# PROMPT
All pictures are to be dropped, and everything else in the data duplicated exactly.

# SUPPLIED DATA
* * *
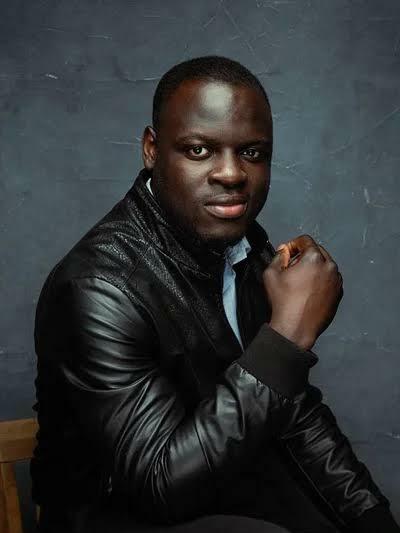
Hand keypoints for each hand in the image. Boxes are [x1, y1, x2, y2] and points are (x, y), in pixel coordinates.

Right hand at [262, 234, 343, 350]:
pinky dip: (321, 280)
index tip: (286, 253)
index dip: (292, 244)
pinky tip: (308, 291)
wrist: (296, 327)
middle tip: (291, 267)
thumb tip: (284, 251)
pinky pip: (330, 279)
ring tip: (300, 281)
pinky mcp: (338, 293)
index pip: (305, 240)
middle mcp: (330, 267)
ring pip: (325, 265)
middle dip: (304, 255)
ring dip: (313, 267)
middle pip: (317, 251)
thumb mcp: (271, 273)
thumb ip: (278, 256)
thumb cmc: (284, 302)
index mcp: (314, 258)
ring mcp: (336, 281)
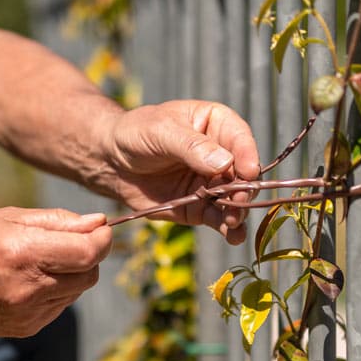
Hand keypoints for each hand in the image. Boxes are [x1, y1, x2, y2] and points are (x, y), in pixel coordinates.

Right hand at [0, 207, 111, 336]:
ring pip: (76, 291)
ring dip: (71, 274)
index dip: (102, 239)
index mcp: (23, 253)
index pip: (88, 252)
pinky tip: (29, 281)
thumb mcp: (8, 217)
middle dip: (89, 256)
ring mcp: (27, 313)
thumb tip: (98, 223)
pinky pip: (59, 306)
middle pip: (89, 274)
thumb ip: (57, 221)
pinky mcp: (26, 328)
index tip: (100, 229)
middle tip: (70, 242)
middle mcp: (28, 288)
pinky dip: (55, 291)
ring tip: (40, 261)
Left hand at [99, 100, 260, 244]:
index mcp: (216, 124)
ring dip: (238, 211)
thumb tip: (225, 163)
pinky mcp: (200, 207)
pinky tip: (234, 237)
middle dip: (244, 188)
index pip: (240, 138)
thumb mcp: (162, 131)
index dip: (248, 154)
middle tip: (238, 201)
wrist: (111, 162)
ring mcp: (212, 183)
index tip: (249, 171)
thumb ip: (193, 147)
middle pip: (243, 173)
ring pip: (234, 198)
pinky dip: (228, 228)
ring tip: (234, 221)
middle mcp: (221, 154)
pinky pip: (219, 218)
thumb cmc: (136, 134)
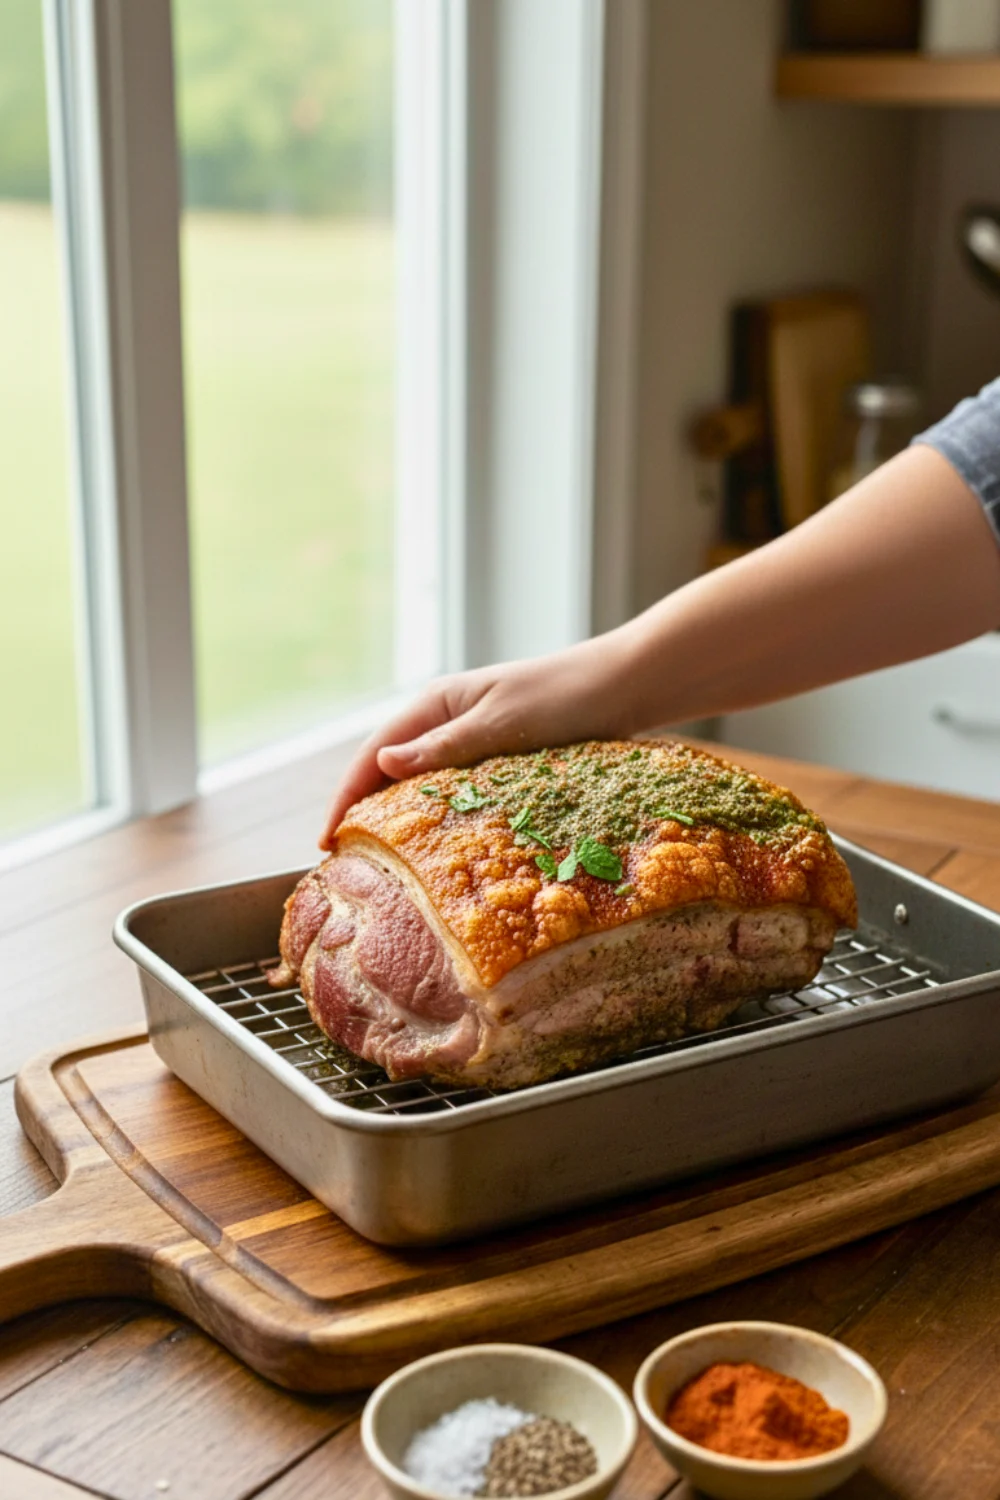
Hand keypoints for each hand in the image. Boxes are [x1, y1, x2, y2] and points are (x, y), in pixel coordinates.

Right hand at [320, 633, 637, 846]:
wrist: (629, 685)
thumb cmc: (567, 696)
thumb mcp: (501, 722)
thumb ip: (443, 746)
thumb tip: (380, 763)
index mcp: (438, 702)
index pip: (374, 753)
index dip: (345, 797)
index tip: (326, 841)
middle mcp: (449, 719)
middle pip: (390, 771)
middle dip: (364, 813)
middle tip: (347, 864)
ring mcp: (475, 739)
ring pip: (424, 785)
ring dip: (400, 819)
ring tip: (383, 864)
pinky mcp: (503, 758)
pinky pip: (458, 792)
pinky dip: (440, 818)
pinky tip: (438, 847)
* * *
# WRITTEN ANSWER
Hand keypoints for each hand in the image. Boxes are [x1, y1, x2, y2] and points are (x, y), in pixel coordinates.

Right hand at [262, 234, 343, 350]:
pinky dip: (321, 280)
index tip: (286, 253)
index dip: (292, 244)
pinky tip: (308, 291)
wrist: (296, 327)
middle tip: (291, 267)
thumb tip: (284, 251)
pinky pip: (330, 279)
ring tip: (300, 281)
pinky mcp: (338, 293)
index pip: (305, 240)
middle mcp: (330, 267)
ring pip: (325, 265)
middle dip: (304, 255)
ring dip: (313, 267)
middle pip: (317, 251)
thumb mcp: (271, 273)
thumb ip: (278, 256)
thumb cmc: (284, 302)
index mcp: (314, 258)
ring mcp: (336, 281)
Hand keypoints for each hand in the image. Boxes are [x1, y1, x2, y2] and points are (x, y), in pixel coordinates.

Right hand at [0, 207, 111, 336]:
ring pip: (76, 291)
ring dip: (71, 274)
index dip: (102, 239)
index mcp: (23, 253)
index pip: (88, 252)
pinky tip: (29, 281)
thumb mcp: (8, 217)
middle dip: (89, 256)
ring mcp: (27, 313)
thumb tip: (98, 223)
pinky pip: (59, 306)
middle pip: (89, 274)
thumb ip: (57, 221)
pinky mcp: (26, 328)
index tip: (100, 229)
middle tip: (70, 242)
middle mcp: (28, 288)
pinky dip: (55, 291)
ring tip: (40, 261)
Left hand at [99, 100, 260, 244]:
index mcp: (216, 124)
ring dip: (238, 211)
thumb tip: (225, 163)
pinky mcp: (200, 207)
pinky tip: (234, 237)
middle dip: (244, 188)
index pip: (240, 138)
thumb mcp: (162, 131)
index dip: (248, 154)
middle tip: (238, 201)
wrist: (111, 162)
ring mcp: (212, 183)
index tip: (249, 171)
thumb ip: (193, 147)
middle pip: (243, 173)
ring pip: (234, 198)
pinky dip: (228, 228)
ring tip: (234, 221)
middle mcp: (221, 154)
pinky pip: (219, 218)
thumb cmc: (136, 134)
Hand keypoints for each hand in the image. Boxes are [x1, y1, x2, y2] and points are (x, y), in pixel coordinates.

Right hand at [320, 633, 637, 846]:
wrist: (629, 685)
thumb cmc: (567, 696)
thumb mcp: (501, 722)
thumb ip: (443, 746)
thumb tip: (380, 763)
index mcp: (438, 702)
index pip: (374, 753)
index dip: (345, 797)
index tip: (326, 841)
middle mcp: (449, 719)
middle pip: (390, 771)
middle dip: (364, 813)
middle tip: (347, 864)
ring mcp: (475, 739)
ring pip: (424, 785)
ring dip: (400, 819)
ring tip: (383, 864)
pinky mcp: (503, 758)
pinky pip: (458, 792)
pinky dip: (440, 818)
pinky tip: (438, 847)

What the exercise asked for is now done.